Foi em 1990, em tempos da célebre (e marcante) Blonde Ambition Tour que Madonna encontrou e fixou um modelo teatral pelo qual passou a moldar os alinhamentos das suas digressões, dividindo as canções em quadros cénica e musicalmente distintos entre si, muitas vezes separados por episódios de ligação pensados para diálogos entre coreografias e vídeos. Na anterior Madame X Tour juntou a este modelo uma dimensão mais teatral (ou mesmo operática), explorando com outro detalhe as relações possíveis de estabelecer entre as canções, a dança e as imagens em vídeo com uma cenografia mais carregada de detalhes (expressão da dimensão de menor escala das salas que acolhiam o espetáculo) e uma lógica narrativa mais marcada, criando momentos mais próximos do teatro musical do que do “clássico” concerto pop/rock. Agora, neste 2023 que assinala a passagem de 40 anos sobre o lançamento do seu álbum de estreia, e regressa à estrada com uma digressão de celebração dessa data redonda, eis que encontra em palco uma síntese de todas estas ideias e percursos, num concerto que aposta na construção de um tutano narrativo para, através de canções, contar uma história de vida.
Tal como sucedera em 2020 na passagem pelo palco das várias vidas de Madame X, a multiplicação de Madonnas (sobretudo evidente na sequência final com todos os bailarinos a envergar figurinos que evocam episódios marcantes da carreira da cantora), marcou todo o percurso narrativo do concerto, ora servindo-se das imagens criadas para os vários ecrãs de vídeo (alguns deles a surgir e desaparecer em várias ocasiões sobre a arena), ora em cenas de teatro, depois em recriações de quadros que evocam telediscos (como o ghettoblaster que servia de fundo a “Hung Up” ou o mood em tons Western de “Don’t Tell Me”), abrindo ainda momentos para várias homenagens – de Prince e Michael Jackson, de David Bowie ou Nina Simone, a uma interpretação de “Live To Tell” pensada para lembrar as muitas “luzes” que a Sida levou demasiado cedo, a Ball Culture a que ela mesmo deu visibilidade, naturalmente ao som de “Vogue” (que levou ao patamar mainstream uma expressão da cultura queer nova-iorquina dos anos 80 e uma série de imagens e palavras que ora vincam toda uma obra e postura sempre em sintonia com várias lutas (homofobia, transforma, xenoboia), afirmando sempre uma ideia comum: sem medo.

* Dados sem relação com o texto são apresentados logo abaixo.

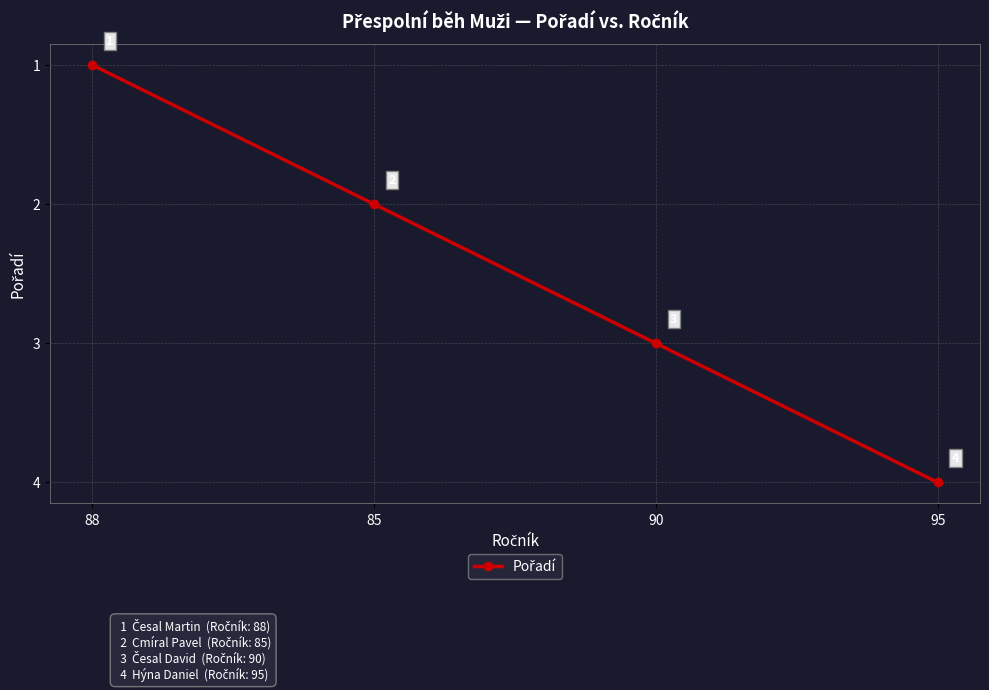

Rank the categories by value from lowest to highest.

88, 85, 90, 95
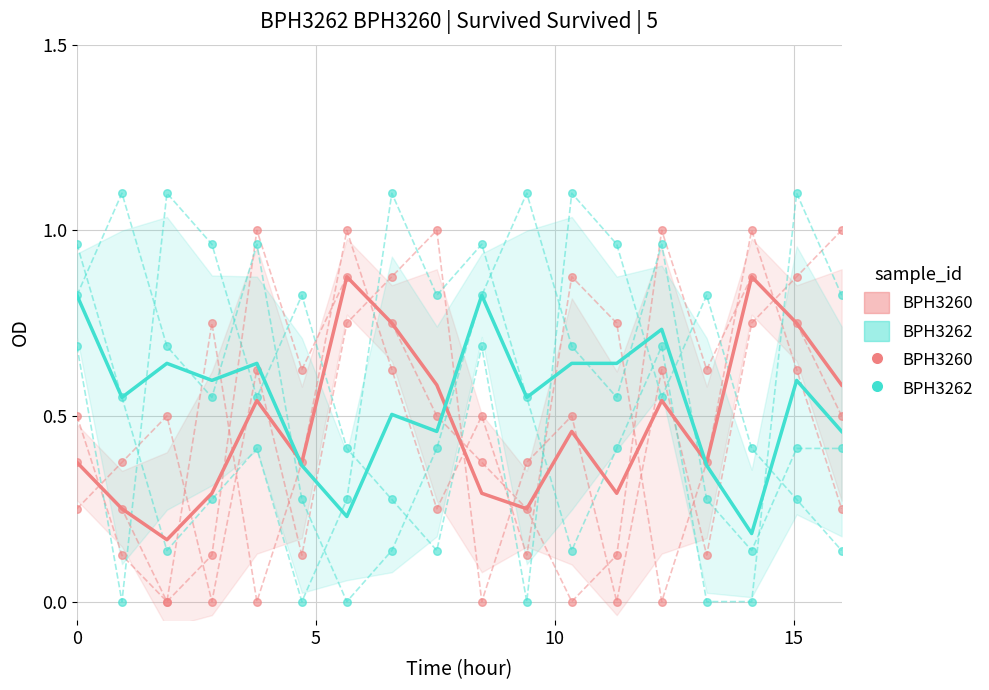

Which series reaches the maximum Y coordinate?

BPH3260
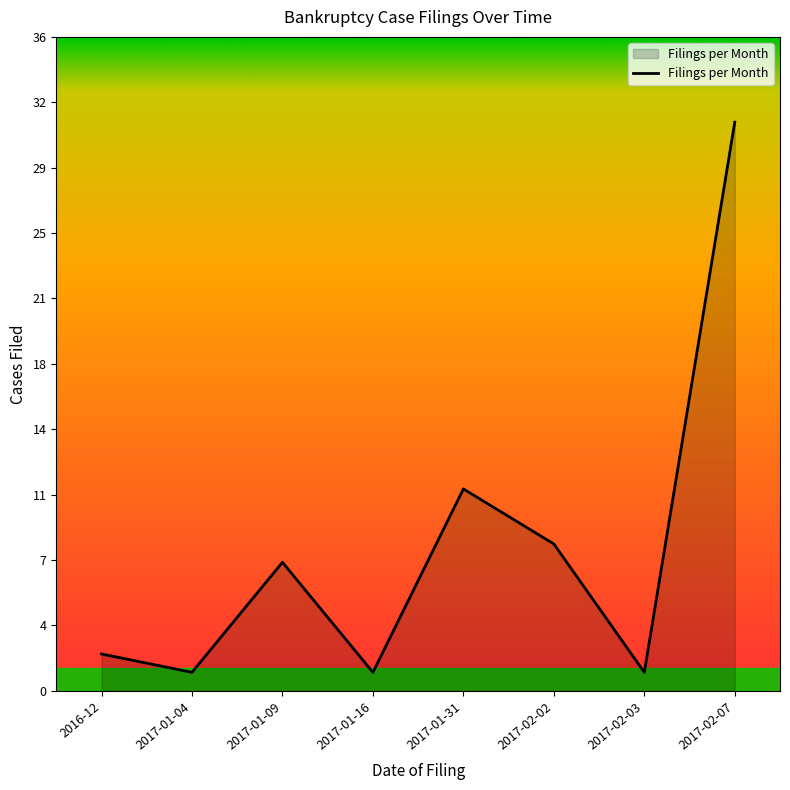

Is this an area chart (filled region under the line)?

Yes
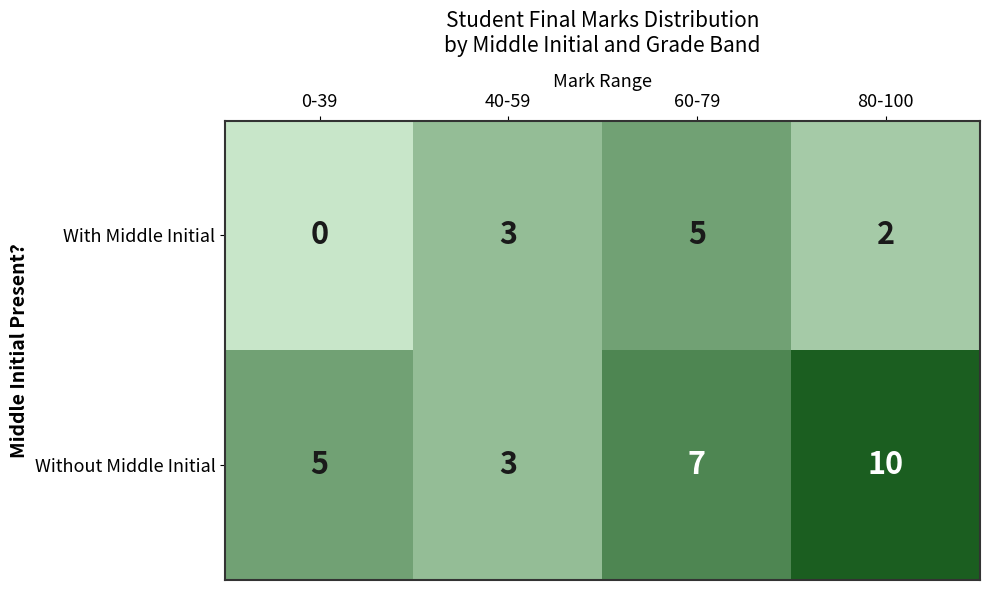

How many Without Middle Initial values are between 5 and 10?

3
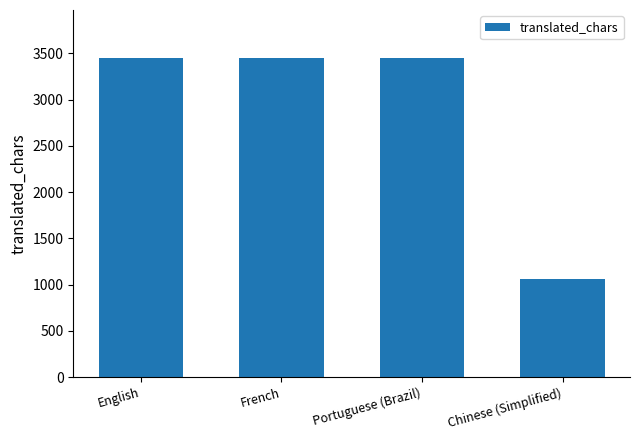

What is the approximate value at English?

3452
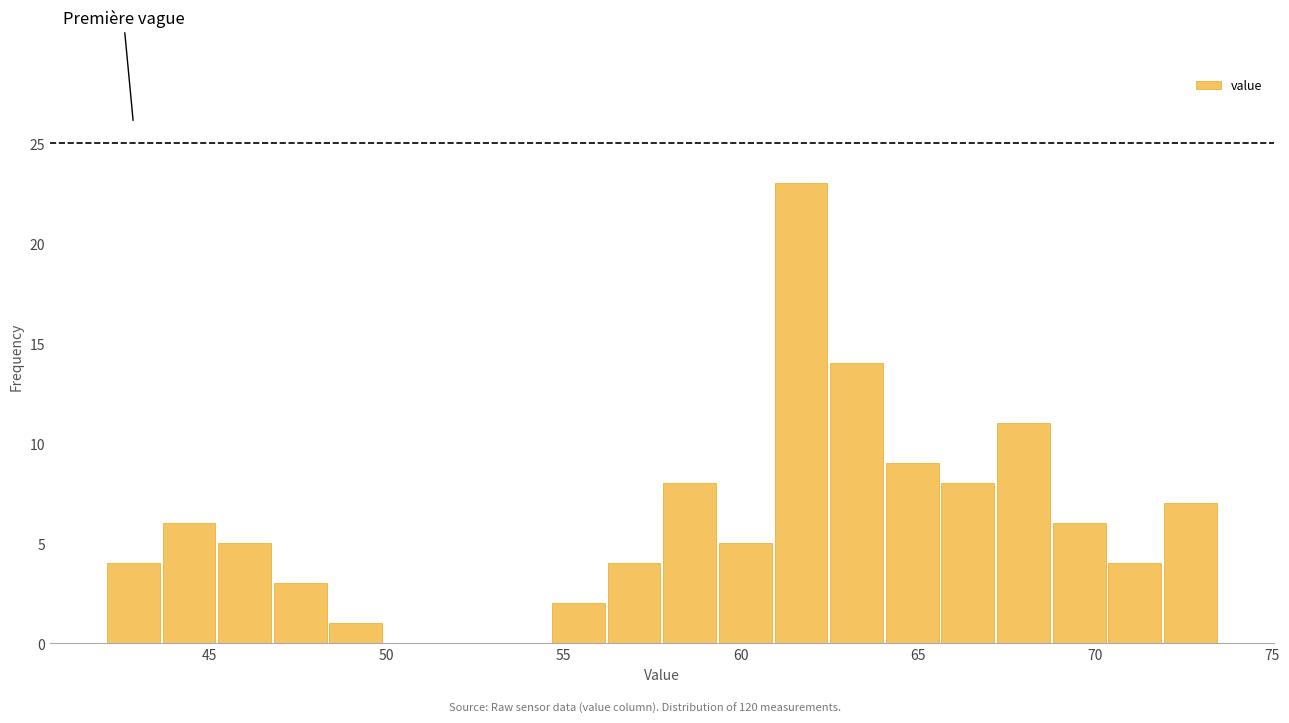

Around what value on the x-axis is the tallest bar? Give the approximate position of its centre, as read against the axis.

61.5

Política, portanto, como sempre. Porém, desta vez com todo este texto apresentado no contexto.

Entre memórias da chegada a Nova Iorque em finais dos anos 70, a figura da mãe, a presença em palco de alguns dos filhos, revistando clássicos que foram dos primeiros dias ao som de “Everybody”, “Holiday” ou “Burning Up” (esta a lembrar uma passagem pelo CBGB), depois passando por casos de sucesso dos oitentas como “Into The Groove”, “Open Your Heart”, “Crazy For You” ou “Like a Prayer”, ou destacando com merecida justiça a por vezes mais esquecida primeira metade dos noventas com “Justify My Love”, “Erotica”, “Fever”, “Bad Girl” (esta pela primeira vez a habitar o alinhamento de uma digressão) ou “Bedtime Stories”, avançando depois para a viragem do milénio entre “Ray Of Light”, “Nothing Really Matters” ou um reencontro com “Don’t Cry For Me Argentina” (que cantou em “Evita”), chegando então ao século XXI lembrando a canção que deu a James Bond ou ainda “Bitch I’m Madonna” ou, como pede o nome da digressão, “Celebration”. Falou muito, em duas ocasiões, sobre a etapa de vida que passou em Lisboa, acrescentando em exclusivo ao alinhamento uma versão, para voz e guitarra acústica de “Sodade” (de Cesária Évora), seguindo-se uma versão em tom semelhante de “I Will Survive” de Gloruia Gaynor, piscares de olhos às canções e músicas dos outros que incluíram citações aos Chic e Ennio Morricone ou o “Billie Jean” de Michael Jacskon, num mashup com o seu “Like a Virgin” apresentado num jogo de silhuetas como quem diz, sem dúvidas: eis o rei e rainha da pop.
Notas finais, além da exuberância técnica da produção, a cenografia elaborada, o trabalho notável de encenação, figurinos, coreografia (agora mais focada nos bailarinos do que na protagonista) ou vídeo, para o modo como, sob a batuta de Stuart Price, Madonna apresentou um olhar transversal sobre a sua obra frequentemente apostando em novas abordagens nos arranjos (e até mesmo estrutura) das canções. No fim uma certeza: este era um espetáculo apenas possível 40 anos depois. E, naturalmente sem esquecer que vivemos num mundo a passar por momentos turbulentos, a celebração aconteceu.